Alice Louisa Theodora Zimmern (22 September 1855 – 22 March 1939) was an English writer, translator and suffragist. Her books made a significant contribution to debate on the education and rights of women.

Early years and education
Zimmern was born at Postern Street, Nottingham, the youngest of three daughters of the lace merchant Hermann Theodore Zimmern, a German Jewish immigrant, and his wife Antonia Marie Therese Regina Zimmern, née Leo, sister of Carl Leo, a syndic of Hamburg. Alice collaborated with her elder sister Helen Zimmern on two volumes of translated excerpts from European novels (1880 and 1884). The scholar and political scientist Alfred Eckhard Zimmern was a cousin of hers.

Alice Zimmern was educated at a private school and at Bedford College, London, before entering Girton College, Cambridge in 1881 to read Classics. She and Janet Case organized a society for classical drama that performed a 1883 college production of Elektra, "breaking down", as Virginia Woolf noted, "the tradition that only men acted in the Greek play." Zimmern left Girton in 1885 with honours in both parts of the Cambridge classical tripos. In 1888–1894, she taught Classics at English girls' schools, including Tunbridge Wells High School (1888–1891).

## EXERCISES
1. List every person the biography of Alice Zimmern names as one of her relatives.
2. Render this sentence from the biography of Alice Zimmern in Spanish: "The scholar and political scientist Alfred Eckhard Zimmern was a cousin of hers."
3. Extend the biography of Alice Zimmern, beginning after its final sentence.

## INFORMATION GIVEN
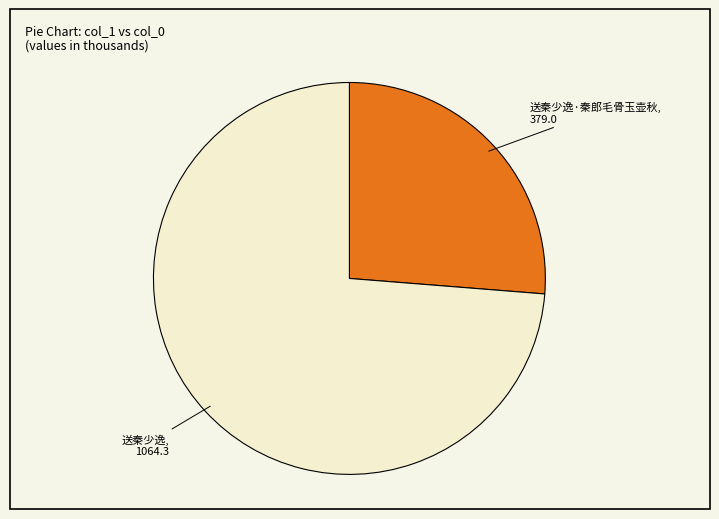

Which slice is the smallest?

送秦少逸·秦郎毛骨玉壶秋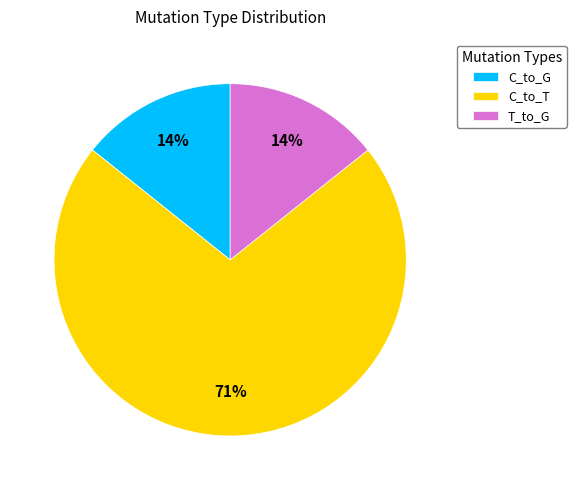

Approximately how many times larger is the value at C_to_G compared to T_to_G?

1.0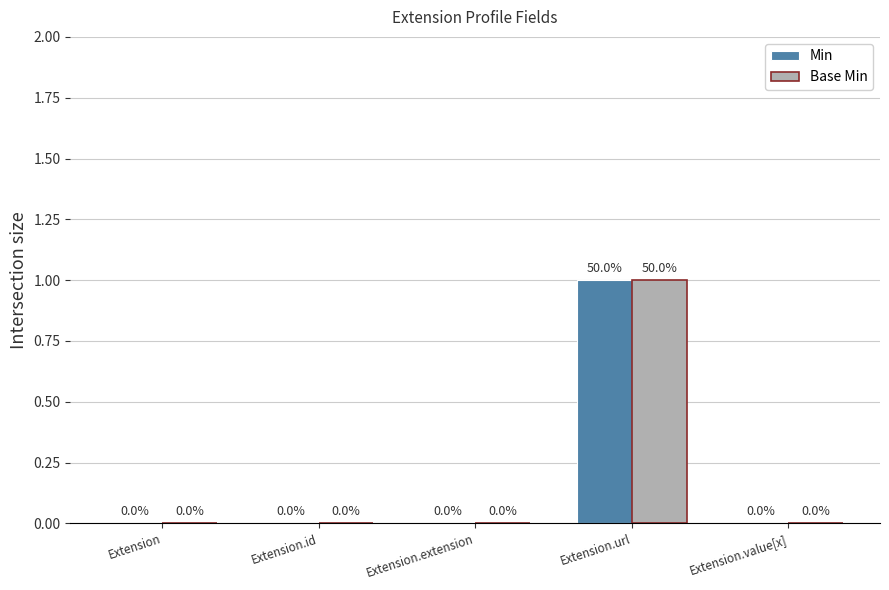

Is the value of Min at Extension greater than the value of Base Min at Extension.url?

No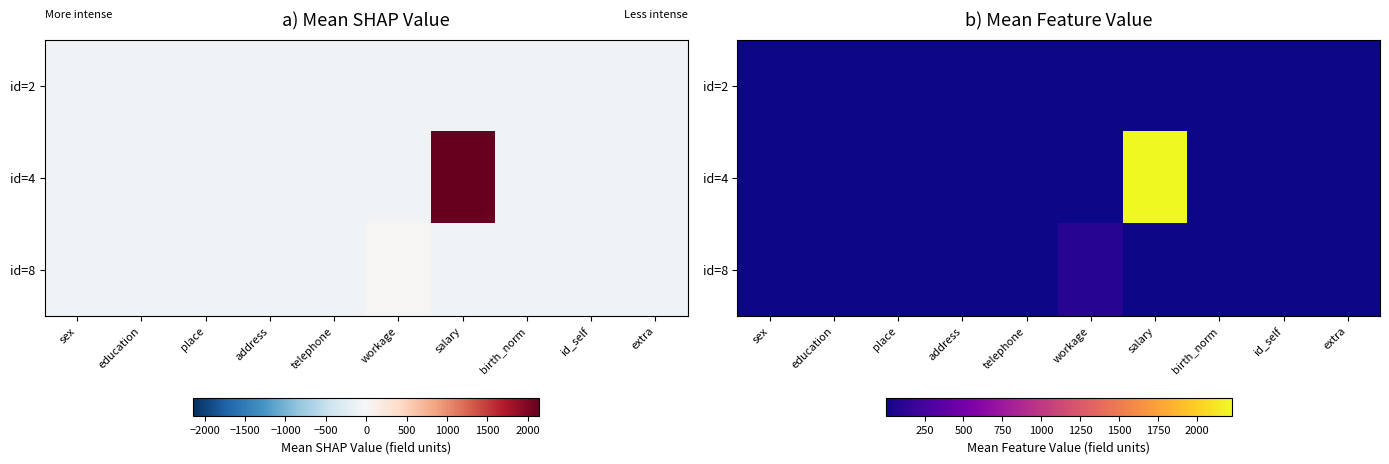

What is the sum of all id=4 values?

2247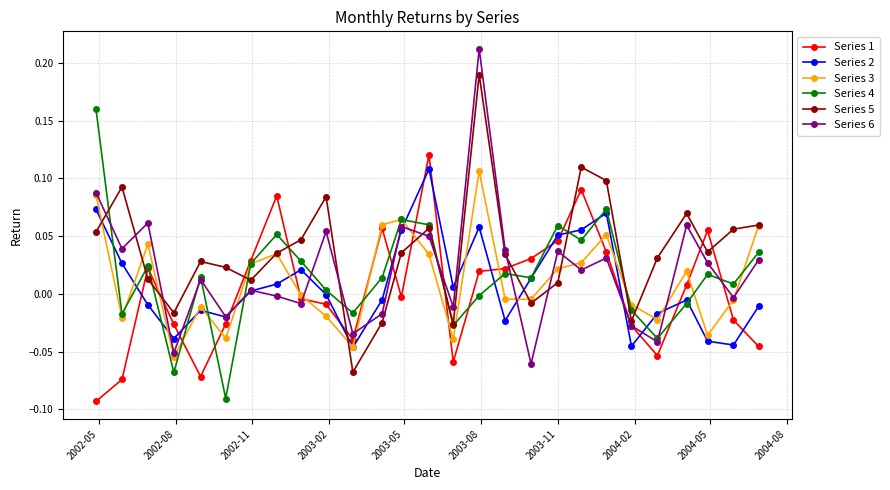

Which series has the largest total across all categories?

Series 5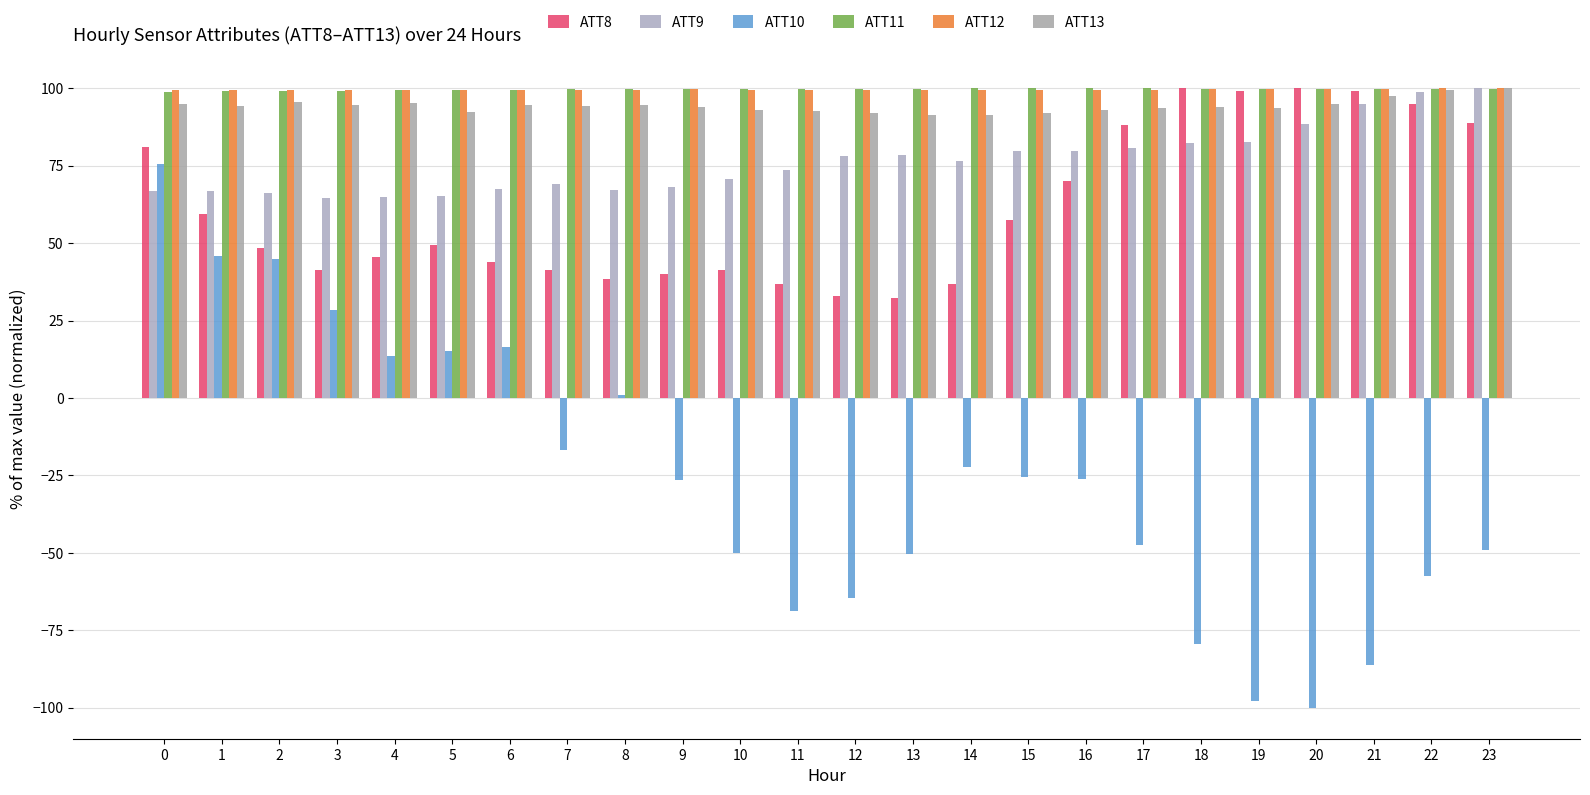

Reading left to right, transcribe all the data shown in this chart.

ATT8: 0=81.2	1=59.5	2=48.3	3=41.2	4=45.5	5=49.5	6=43.8	7=41.2	8=38.3	9=40.0	10=41.2	11=36.9	12=33.1	13=32.1	14=36.9	15=57.6	16=70.0	17=88.1	18=100.0	19=99.3	20=100.0	21=99.3	22=95.0	23=88.8
ATT9: 0=66.9	1=66.9	2=66.2	3=64.5	4=64.9	5=65.1	6=67.6	7=69.1	8=67.1	9=68.3	10=70.8	11=73.5	12=78.0	13=78.5	14=76.5	15=79.8	16=79.9	17=80.6	18=82.5	19=82.8	20=88.6	21=95.0	22=98.7	23=100.0
ATT10: 0=75.6	1=45.8	2=44.8	3=28.6	4=13.4	5=15.3	6=16.5	7=-16.9	8=1.0	9=-26.3	10=-49.9	11=-68.8	12=-64.7	13=-50.4	14=-22.2	15=-25.5	16=-26.0	17=-47.3	18=-79.5	19=-97.9	20=-100.0	21=-86.1	22=-57.3	23=-49.2
ATT11: 0=99.0	1=99.1	2=99.2	3=99.2	4=99.5	5=99.5	6=99.6	7=99.6	8=99.7	9=99.7	10=99.7	11=99.7	12=99.7	13=99.8	14=100.0	15=100.0	16=100.0	17=100.0	18=99.9	19=99.9	20=99.8	21=99.8	22=99.8	23=99.8
ATT12: 0=99.4	1=99.4	2=99.3	3=99.4	4=99.4	5=99.5	6=99.4	7=99.4	8=99.6	9=99.6	10=99.6	11=99.5	12=99.4	13=99.4	14=99.4	15=99.5	16=99.5	17=99.5	18=99.6	19=99.8	20=99.8	21=99.9	22=100.0	23=100.0
ATT13: 0=95.1	1=94.4	2=95.5	3=94.5	4=95.1	5=92.2	6=94.7	7=94.2	8=94.5	9=93.9	10=93.0	11=92.6	12=92.1	13=91.5	14=91.4	15=91.9	16=92.9	17=93.5	18=93.8	19=93.5	20=94.8	21=97.5	22=99.4	23=100.0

## RESULTS BY TASK
1. Hermann Theodore Zimmern, Antonia Marie Therese Regina Zimmern (née Leo), Carl Leo, Helen Zimmern, Alfred Eckhard Zimmern

2. El académico y politólogo Alfred Eckhard Zimmern era primo suyo.

3.
Career
While teaching, Zimmern produced a school edition of the Meditations of Marcus Aurelius in 1887, a translation of Hugo Bluemner's The Home Life of the Ancient Greeks (1893), and a translation of Porphyry: The Philosopher to his Wife Marcella (1896). She later wrote children's books on ancient Greece (Greek History for Young Readers, 1895, Old Tales from Greece, 1897) and Rome (Old Tales from Rome, 1906), all of which were reprinted several times. Greek History for Young Readers was still being praised in the Parents' Review six years later. 

In 1893, she and four other women were awarded Gilchrist scholarships to study the US education system. They were: Miss A. Bramwell, B.Sc., Lecturer at the Cambridge Training College; Miss S. A. Burstall, B.A., Mistress at the North London Collegiate School for Girls; Miss H. M. Hughes, Lecturer on Education at University College, Cardiff; Miss Mary Hannah Page, Head Mistress of the Skinners Company's School for Girls, Stamford Hill. Each woman received £100 to pursue their studies in the US for two months.

This resulted in her book Methods of Education in America (1894), in which she praised the articulacy of American school students and their enthusiasm for classic English literature, but noted that their written work and their textbooks were of a poor standard and the teaching of American history ludicrously patriotic.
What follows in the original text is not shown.